Kay O'Connor looks every bit the doting grandmother she is, with an inviting smile, bright eyes and neatly coiffed hair. She loves gardening, fusses over her weight and lays the charm on thick for visitors.
She also loves a good fight. And as one of 40 state senators in Kansas, she gets into them often.
But O'Connor was caught off guard by the controversy she stirred up recently after telling leaders of the League of Women Voters of Johnson County that she didn't see any reason to celebrate the passage of the 19th Amendment -- the amendment, passed in 1920, that allowed women to vote.
"We have a society that does tear families apart," said O'Connor, vice chair of the Senate Elections Committee in Topeka. "I think the 19th Amendment, while it's not evil in and of itself, is a symptom of something I don't approve of."

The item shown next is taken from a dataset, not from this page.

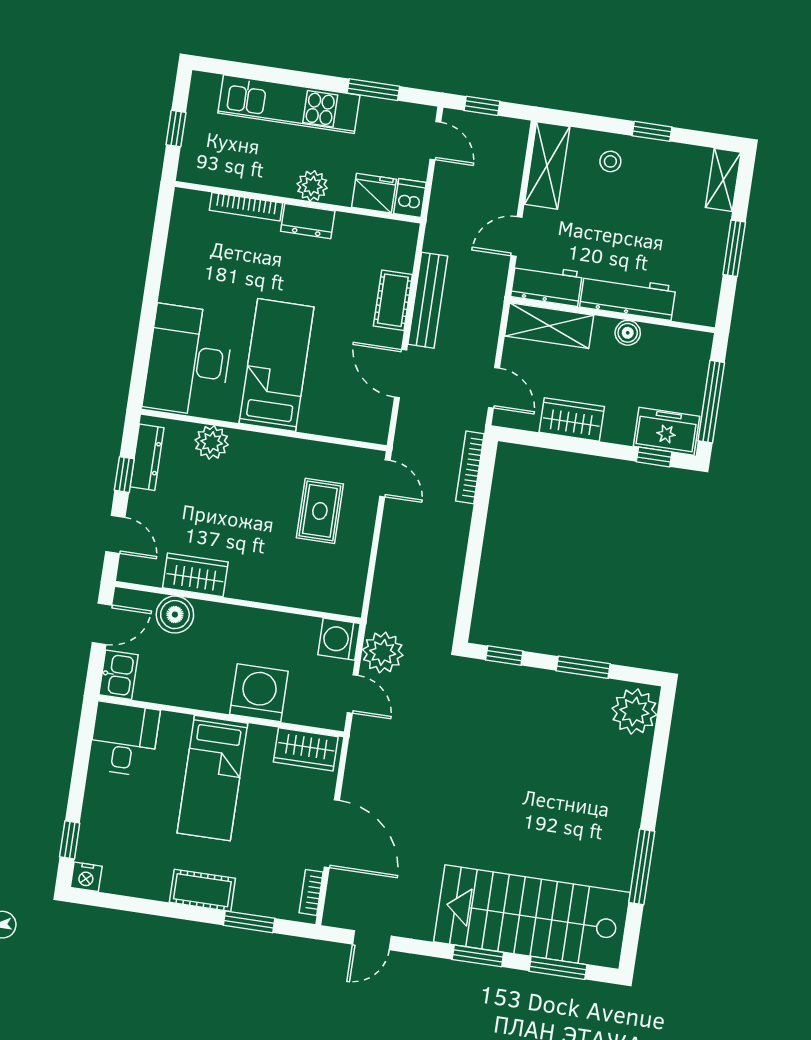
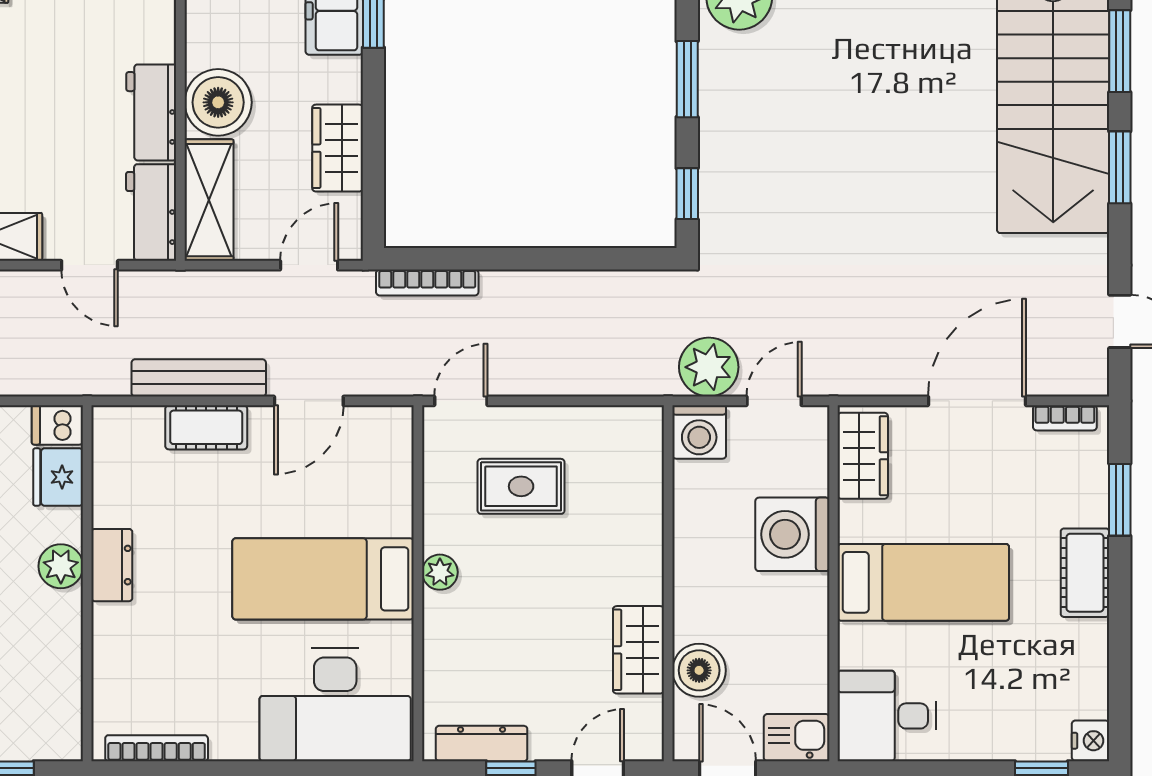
bookcase: (246, 207) -> (157, 748), moved, turned -90
workbench: (628, 297) -> (151, 112), width x0.73
boiler: (628, 333) -> (218, 102), width x1.86, depth x1.86
plant: (212, 442) -> (440, 572), moved, width x0.73, depth x0.73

O'Connor has never hidden her basically conservative social philosophy: A mother of six, she opposes abortion, favors school vouchers and believes that society works best when mothers stay home to rear their children. She doesn't hide her disdain for "women's libbers," whose job she sees as bashing men.
Many were quick to label O'Connor as a hypocrite for benefiting -- as an elected official -- from a system that she did not support. And in the three weeks since the comments were published in the Kansas City Star, O'Connor has been widely taken to task in the local media, encouraged even by some fellow Republicans to resign. A petition is circulating to have her removed from office.
To deflect some of the criticism, O'Connor recorded a public service announcement encouraging citizens to become informed voters. Over and over, O'Connor has said that she has voted since 18 and encourages other women to do the same.
"I've been a legislator for nine years now," she said over lunch at the Kansas Machine Shop, a homey diner in a strip shopping mall in Olathe, just outside Kansas City. "I've been through five elections. And I've asked many thousands of women to vote for me. Doesn't it seem absurd that I would suddenly come out against them, for their right to vote? It is absurd."
But that's exactly what Dolores Furtado, co-president of the League of Women voters, said she heard in late September. Furtado invited O'Connor to attend an upcoming luncheon to celebrate the passage of the 19th Amendment. O'Connor answered that the group probably would not want her there because of what she would have to say. When Furtado asked whether O'Connor didn't agree that women's suffrage was in the country's best interest, O'Connor responded, "Not necessarily so."
"She was very clear," said Furtado, a retired professor.
Reflecting on it last week, O'Connor said it was all a misunderstanding. Maybe she was a little too flip, the senator admitted, but that was because Furtado and other league members seldom share her political views.
"I was thinking, 'These are not my political friends,' " O'Connor said. "There are times when you get foot-in-mouth disease, and I had it, obviously."
What she doesn't apologize for are her beliefs about what it takes to keep a family strong. Men and women play different roles. "The difference between men and women is real," she said. As children, she said, girls are more giggly and boys more destructive. And as adults, men ought to do the providing, and make most of the household decisions.
O'Connor, who turns 60 next month, has been elected five times in this affluent suburb. In her own home, O'Connor said, her husband of 42 years, Art, is the head of the household and she is the heart. "My husband makes the decisions," she said. "I offer that to him. He does not demand it."
What is most distressing about this situation, O'Connor said, is that family problems forced her into the workplace. After having been a homemaker for 15 years, she went to work as a bookkeeper at a construction company so she could pay medical bills for one of her daughters who died at age 14 after four heart surgeries.
"I had to work outside the home to finish paying off all those doctor bills," she said. "Why would I condemn any other women who felt they had to do it?"
Although her district is mostly Republican, O'Connor said there are likely enough Democrats and "RINOS" (Republicans in Name Only) to garner the 3,000 signatures necessary to force a special election to replace her. No matter what happens, O'Connor said she intends to continue fighting to preserve the family. And some things are not always going to be popular, but are necessary to prevent divorce and other breakdowns in the family structure.
"I think we should be strengthening the family," she said. "The children deserve it. The family deserves it. Our society deserves it."